Tracking down a reproducible kernel panic on a homelab host, from the first useless stack trace to a kdump that finally pointed at the right driver.

John Mylchreest
John Mylchreest
2024-05-07 · 3 min read

A Linux terminal mid-debug

Most kernel panics I have met arrive once, scroll half a stack trace off the top of the console, and never return to explain themselves. This one was different, and that made it almost a pleasure. It happened every time I put real traffic across a particular 10GbE NIC, roughly ninety seconds in, like clockwork. A bug you can summon on demand is a bug you can kill.

The host is a fairly boring Debian box, one of the workhorses in the rack. It started panicking after I moved some storage replication onto the faster card. The first symptom was just the machine vanishing from the network, no logs, nothing in journalctl after a reboot because it never got the chance to flush.

The server in question, lights and all

getting the panic to talk

The first job was capturing the panic at all. A panic that takes the box down before it can write anything is useless to you. So I set up kdump, which reserves a slice of memory at boot and boots a tiny second kernel after the crash, just long enough to dump the failed kernel's memory to disk.

# /etc/default/grub
GRUB_CMDLINE_LINUX_DEFAULT="quiet crashkernel=256M"

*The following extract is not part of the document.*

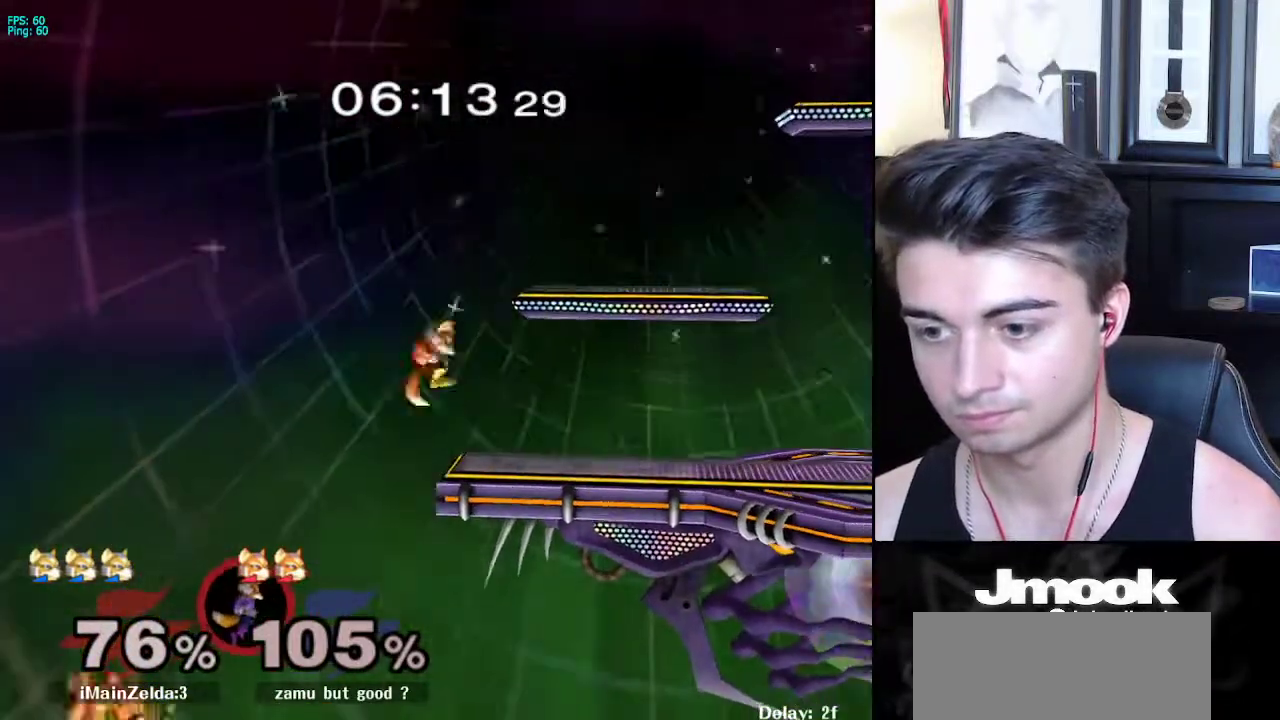
{"buttons": ["B"], "left_stick": "up", "right_stick": "center", "events": []}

apt install kdump-tools crash
update-grub
reboot

After that, the next panic left me a vmcore in /var/crash. Suddenly I had something to read instead of a photograph of a frozen console taken on my phone.

reading the corpse

crash /usr/lib/debug/boot/vmlinux-$(uname -r) /var/crash/*/dump.*

The backtrace pointed straight into the NIC driver, in the path that handles receive interrupts under load. Not my code, not anything I could obviously fix, but at least an honest answer. The combination of the driver version shipped with the distro kernel and the specific firmware on the card was the culprit, a known bad pairing if you went looking, which of course I only found after I had the panic to search for.

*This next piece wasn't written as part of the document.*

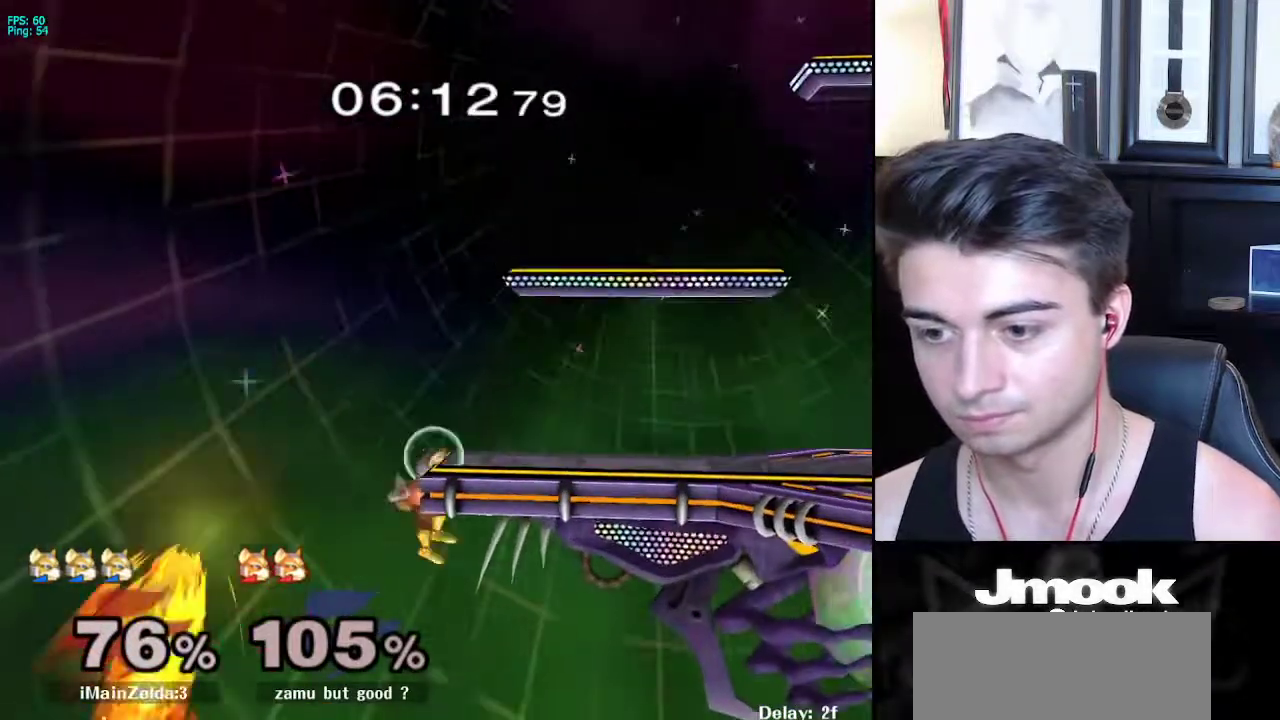
{"buttons": ["B"], "left_stick": "right", "right_stick": "center", "events": [[167, "left_stick", "up-right"], [433, "left_stick", "right"]]}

The fix was unglamorous. I pinned a newer kernel from backports, which carried a patched version of the driver, and the panic simply stopped. Ninety seconds of traffic, then two minutes, then an hour, then a week. Silence.

what I took away

The lesson is not really about this NIC. It is that a reproducible fault is a gift, and the time you spend making a fault reproducible and observable is almost always cheaper than the time you spend guessing. Set up kdump before you need it. Future you, staring at a blank console at midnight, will be grateful.